S'agissant de la situation politique indienne et de la place du BJP,
M. Vajpayee a exposé la spécificité du Gouvernement
de M. Deve Gowda, coalition de treize petits partis "dont l'objectif est
de ne
pas laisser le pouvoir aux deux grands". Or, a-t-il affirmé, les
institutions politiques indiennes, héritées du système
parlementaire britannique, sont conçues pour fonctionner avec deux ou
trois grands partis d'alternance. Pour autant, s'il estime que la configuration
politique actuelle est malaisée à gérer, le chef du BJP
considère qu'elle représente une sorte de passage obligé
pour la vie politique indienne. Ainsi, c'est sans amertume aucune qu'il analyse
son expérience avortée comme chef du Gouvernement : n'ayant pas
pu, ni voulu, rechercher le soutien d'autres partis, il dit avoir
démissionné "avec un certain plaisir", et prendre très
à coeur son rôle de chef de l'opposition.
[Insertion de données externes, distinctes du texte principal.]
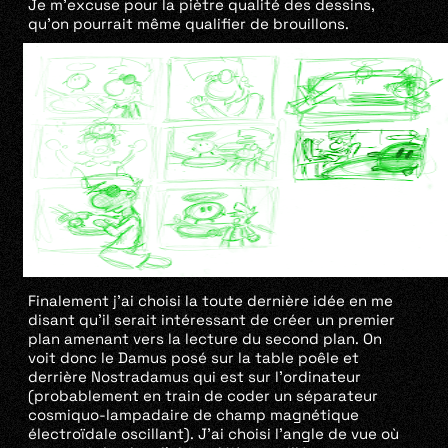
Je m’excuse pour la piètre qualité des dessins,
qu’on pourrait même qualifier de brouillons.
Finalement j’ai choisi la toute dernière idée en me
disant qu’il serait intéressant de créer un premier
plan amenant vers la lecture du second plan. On
voit donc le Damus posé sur la table poêle et
derrière Nostradamus qui est sur l’ordinateur
(probablement en train de coder un séparateur
cosmiquo-lampadaire de champ magnétique
électroïdale oscillant). J’ai choisi l’angle de vue où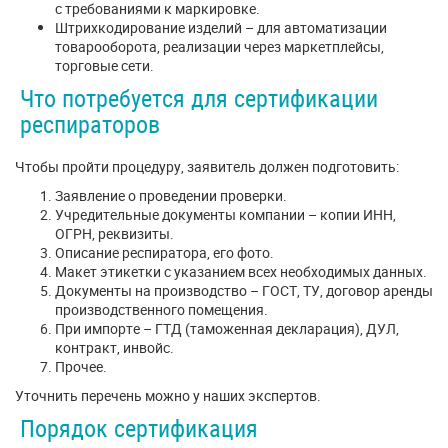
с требованиями к маркировке.
Штрихкодирование изделий – для автоматизации
товарооборота, реализации через маркетплейсы,
торговые сети.
Что потребуется для сертификации
респираторов
Чтобы пройти процедуру, заявитель должен подготовить:
Заявление о проведении проверки.
Учредительные документы компании – копии ИНН,
ОГРН, реквизиты.
Описание респиратора, его фото.
Макет этикетки с указанием всех необходимых данных.
Документы на производство – ГОСТ, ТУ, договор аренды
производственного помещения.
При импорте – ГТД (таможенная декларация), ДУЛ,
контракт, инвойс.
Прочее.
Уточнить перечень можно у наших экспертов.
Порядок сертификация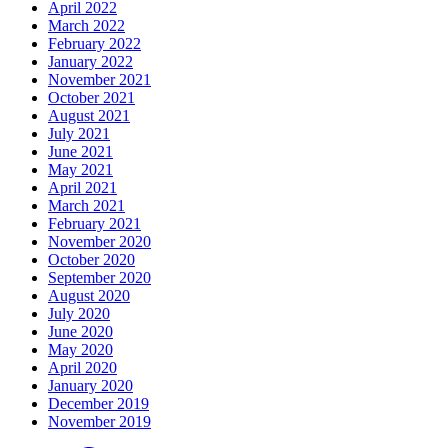
April 2022
March 2022
February 2022
January 2022
November 2021
October 2021
August 2021
July 2021
June 2021
May 2021
April 2021
March 2021
February 2021
November 2020
October 2020
September 2020
August 2020
July 2020
June 2020
May 2020
April 2020
January 2020
December 2019
November 2019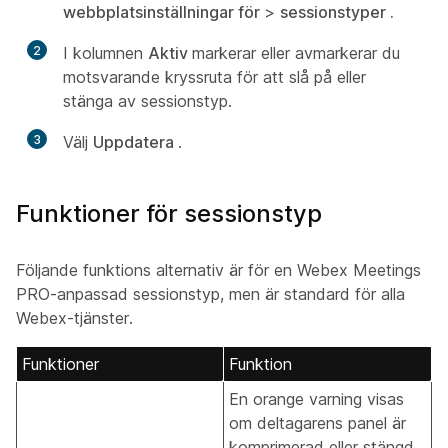
webbplatsinställningar för
>
sessionstyper .
2
I kolumnen
Aktiv
markerar eller avmarkerar du
motsvarande kryssruta för att slå på eller
stänga av sessionstyp.
3
Välj
Uppdatera
.
Funktioner för sessionstyp
Följande funktions alternativ är för en Webex Meetings
PRO-anpassad sessionstyp, men är standard för alla
Webex-tjänster.
Funktioner
Funktion
En orange varning visas
om deltagarens panel är
komprimerad eller stängd,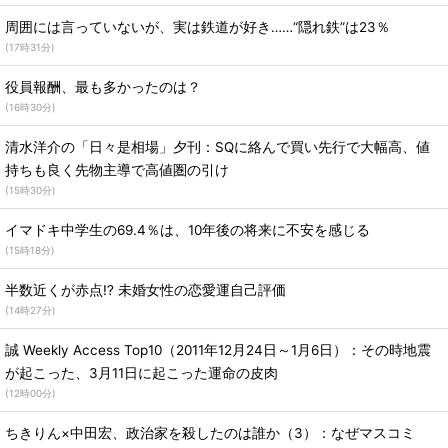
周囲には言っていないが、実は鉄道が好き……“隠れ鉄”は23％
(
17時31分
)
役員報酬、最も多かったのは？
(
16時30分
)
清水洋介の「日々是相場」夕刊：SQに絡んで買い先行で大幅高、値
持ちも良く先物主導で高値圏の引け
(
15時30分
)
イマドキ中学生の69.4％は、10年後の将来に不安を感じる
(
15時18分
)
半数近くが赤点!? 未婚女性の恋愛運自己評価
(
14時27分
)
誠 Weekly Access Top10（2011年12月24日～1月6日）：その時地震
が起こった、3月11日に起こった運命の皮肉
(
12時00分
)
ちきりん×中田宏、政治家を殺したのは誰か（3）：なぜマスコミ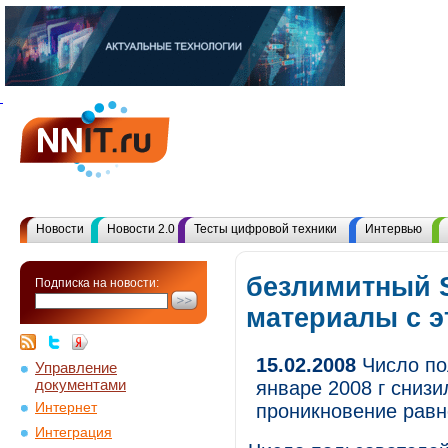
Новости
Новости 2.0
Тесты цифровой техники
Интервью
безлимитный S
Подписка на новости:
материалы с 
15.02.2008
Число по
Управление
документами
январе 2008 г снизи
Интернет
проникновение равно
Интеграция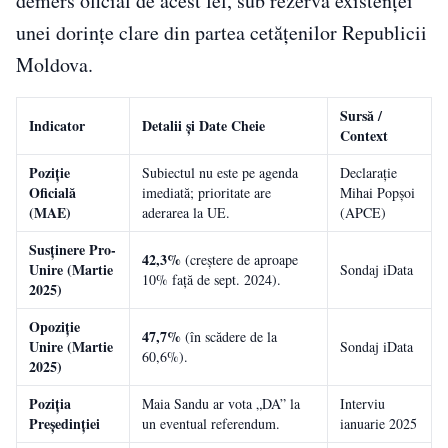
demers oficial de acest fel, sub rezerva existenței
unei dorințe clare din partea cetățenilor Republicii
Moldova.
Sursă /
Indicator
Detalii și Date Cheie
Context
Poziție
Subiectul nu este pe agenda
Declarație
Oficială
imediată; prioritate are
Mihai Popșoi
(MAE)
aderarea la UE.
(APCE)
Susținere Pro-
42,3%
(creștere de aproape
Unire (Martie
Sondaj iData
10% față de sept. 2024).
2025)
Opoziție
47,7%
(în scădere de la
Unire (Martie
Sondaj iData
60,6%).
2025)
Poziția
Maia Sandu ar vota „DA” la
Interviu
Președinției
un eventual referendum.
ianuarie 2025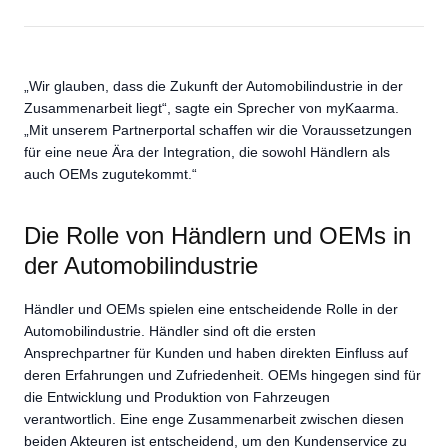
„Wir glauben, dass die Zukunft der Automobilindustrie in der
Zusammenarbeit liegt“, sagte ein Sprecher von myKaarma.
„Mit unserem Partnerportal schaffen wir die Voraussetzungen
für eine neue Ära der Integration, die sowohl Händlern als
auch OEMs zugutekommt.“
Die Rolle von Händlern und OEMs in
der Automobilindustrie
Händler und OEMs spielen eine entscheidende Rolle in der
Automobilindustrie. Händler sind oft die ersten
Ansprechpartner für Kunden und haben direkten Einfluss auf
deren Erfahrungen und Zufriedenheit. OEMs hingegen sind für
die Entwicklung und Produktion von Fahrzeugen
verantwortlich. Eine enge Zusammenarbeit zwischen diesen
beiden Akteuren ist entscheidend, um den Kundenservice zu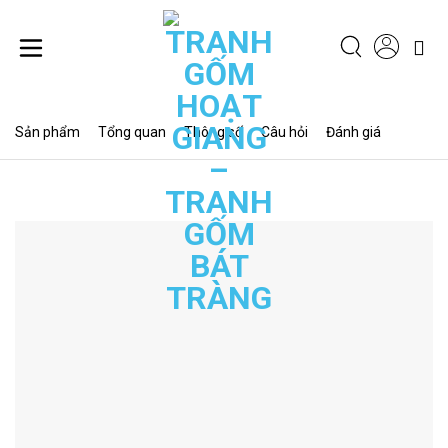
Chuyển
đến
nội
dung
Sản phẩm
Tổng quan
Thông số
Câu hỏi
Đánh giá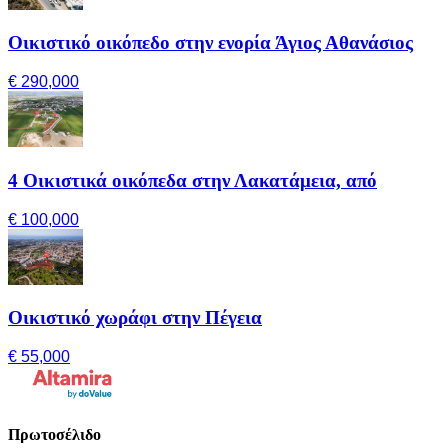
Οικιστικό οικόπεδο στην ενορία Άγιος Αθανάσιος
€ 290,000
4 Οικιστικά οικόπεδα στην Λακατάμεια, από
€ 100,000
Οικιστικό χωράφι στην Πέγεια
€ 55,000
Πρωτοσέλιδο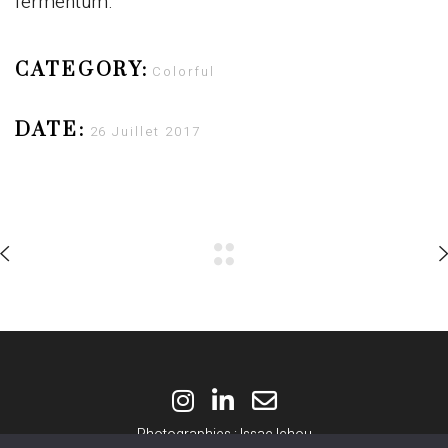
fermentum.
CATEGORY:
Colorful
DATE:
26 Juillet 2017
Photographies : Issac Ichou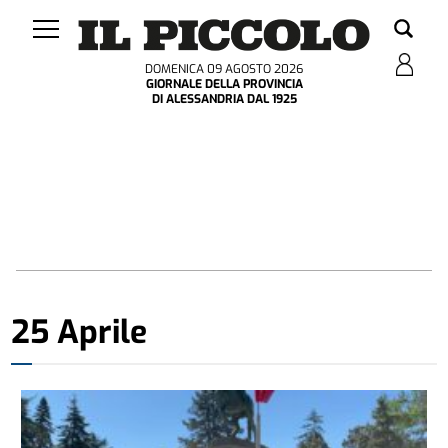
DOMENICA 09 AGOSTO 2026
GIORNALE DELLA PROVINCIA
DI ALESSANDRIA DAL 1925
25 Aprile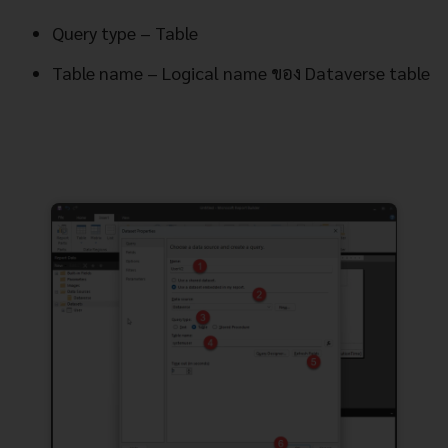
Query type – Table
Table name – Logical name ของ Dataverse table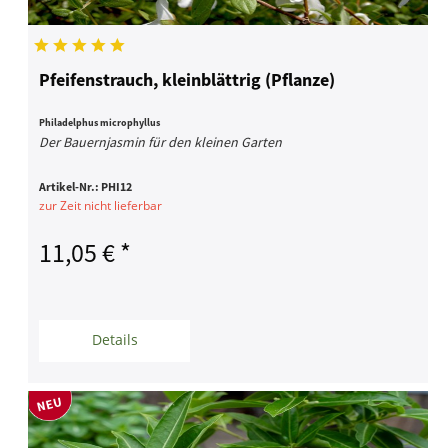
Pfeifenstrauch, kleinblättrig (Pflanze)
Philadelphus microphyllus
Der Bauernjasmin für den kleinen Garten
Artikel-Nr.:
PHI12
zur Zeit nicht lieferbar
11,05 € *
Details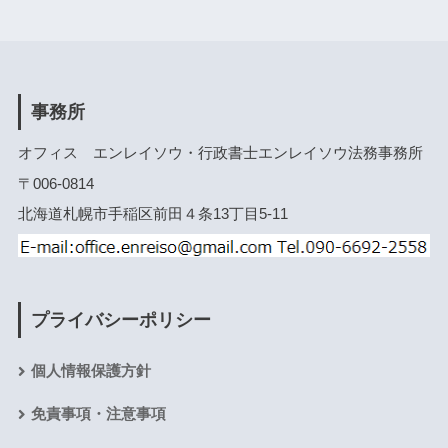
事務所
オフィス エンレイソウ・行政書士エンレイソウ法務事務所
〒006-0814
北海道札幌市手稲区前田４条13丁目5-11
プライバシーポリシー
個人情報保護方針
免責事項・注意事項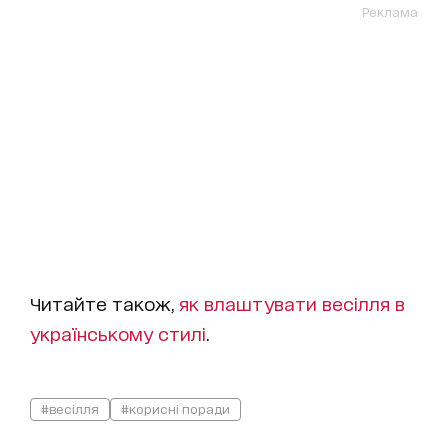
Реклама
Читайте також,
як влаштувати весілля в
українському стилі
.
#весілля
#корисні поради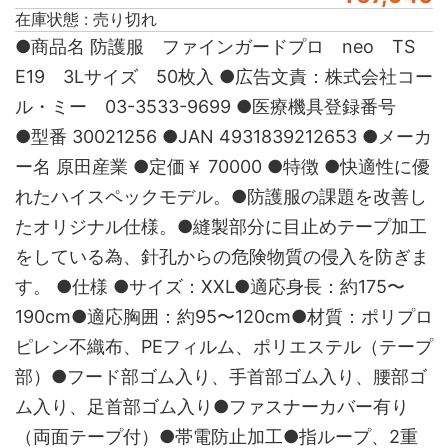
在庫状態 : 売り切れ
●商品名 防護服 ファインガードプロ neo TS
E19 3Lサイズ 50枚入 ●広告文責：株式会社コー
ル・ミー 03-3533-9699 ●医療機具登録番号
●型番 30021256 ●JAN 4931839212653 ●メーカ
ー名 原田産業 ●定価￥ 70000 ●特徴 ●快適性に優
れたハイスペックモデル。●防護服の課題を改善し
たオリジナル仕様。●縫製部分に目止めテープ加工
をしている為、針孔からの危険物質の侵入を防ぎま
す。 ●仕様 ●サイズ：XXL●適応身長：約175〜
190cm●適応胸囲：約95〜120cm●材質：ポリプロ
ピレン不織布、PEフィルム、ポリエステル（テープ
部）●フード部ゴム入り、手首部ゴム入り、腰部ゴ
ム入り、足首部ゴム入り●ファスナーカバー有り
（両面テープ付）●帯電防止加工●指ループ、2重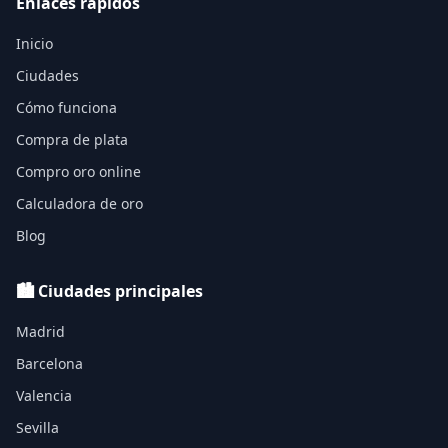
Enlaces rápidos
Inicio
Ciudades
Cómo funciona
Compra de plata
Compro oro online
Calculadora de oro
Blog
🏙️ Ciudades principales
Madrid
Barcelona
Valencia
Sevilla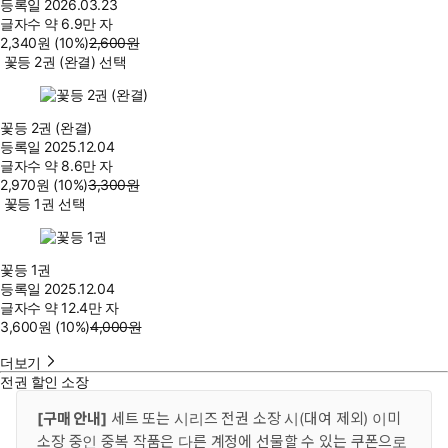
등록일
2026.03.23
글자수
약 6.9만 자
2,340
원
(10%
)
2,600
원
꽃등 2권 (완결) 선택
꽃등 2권 (완결)
등록일
2025.12.04
글자수
약 8.6만 자
2,970
원
(10%
)
3,300
원
꽃등 1권 선택
꽃등 1권
등록일
2025.12.04
글자수
약 12.4만 자
3,600
원
(10%
)
4,000
원
더보기
전권 할인 소장
[구매 안내]
세트 또는 시리즈 전권 소장 시(대여 제외) 이미
소장 중인 중복 작품은 다른 계정에 선물할 수 있는 쿠폰으로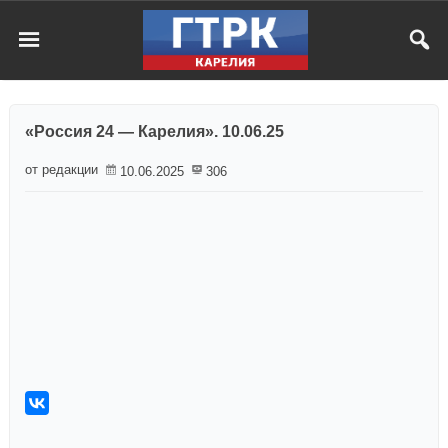
«Россия 24 — Карелия». 10.06.25
от редакции
10.06.2025
306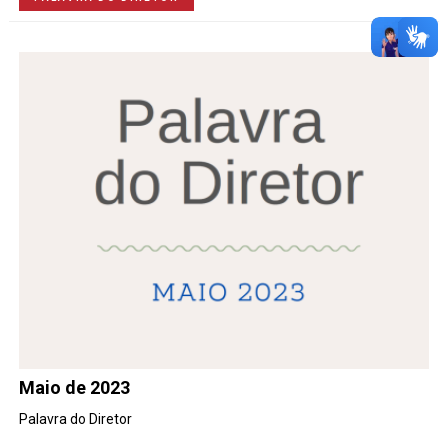
Maio de 2023
Palavra do Diretor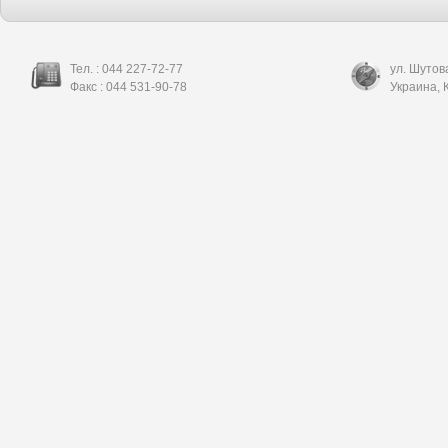
Тел. :
044 227-72-77
ул. Шутов
Факс :
044 531-90-78
Украина
,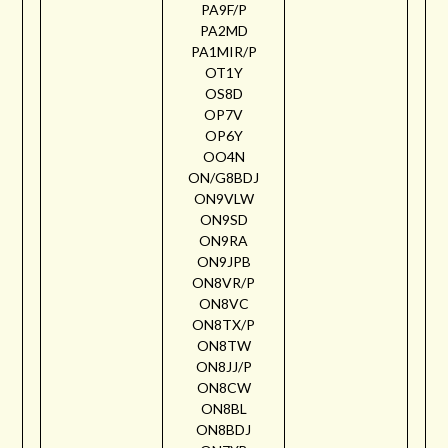
PA9F/P
PA2MD
PA1MIR/P
OT1Y
OS8D
OP7V
OP6Y
OO4N
ON/G8BDJ
ON9VLW
ON9SD
ON9RA
ON9JPB
ON8VR/P
ON8VC
ON8TX/P
ON8TW
ON8JJ/P
ON8CW
ON8BL
ON8BDJ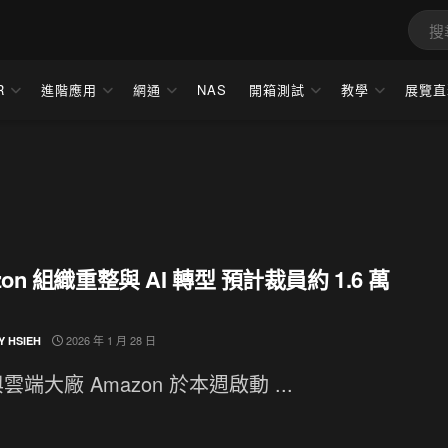
R
進階應用
網通
NAS
開箱測試
教學
展覽直
zon 組織重整與 AI 轉型 預計裁員約 1.6 萬
2026 年 1 月 28 日
Y HSIEH
雲端大廠 Amazon 於本週啟動 ...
Ce rôle l'investit d'une mission de critique constructive de la politique
gouvernementale. Ainsi, interrogé sur le projet de budget qui venait
d'être déposé devant les chambres, il s'est dit satisfait
des mesures de libéralisation ou d'allégement de la pression
fiscale, mais également soucieux d'une utilisation plus rigoureuse de
l'argent public, qui permettrait d'accroître les sommes allouées
au secteur social, à l'éducation ou encore au
développement rural.
Pour finir, M. Vajpayee a tenu à présenter succinctement les
positions et le rôle de son parti : premier parti d'opposition au centre,
le BJP est au pouvoir dans plusieurs Etats (Rajasthan, Penjab, Maharashtra,
Gujarat). Selon son Président, c'est un parti "centriste", dont les
portes sont ouvertes à tous les citoyens indiens, sans distinction
fondée sur les castes ou les religions.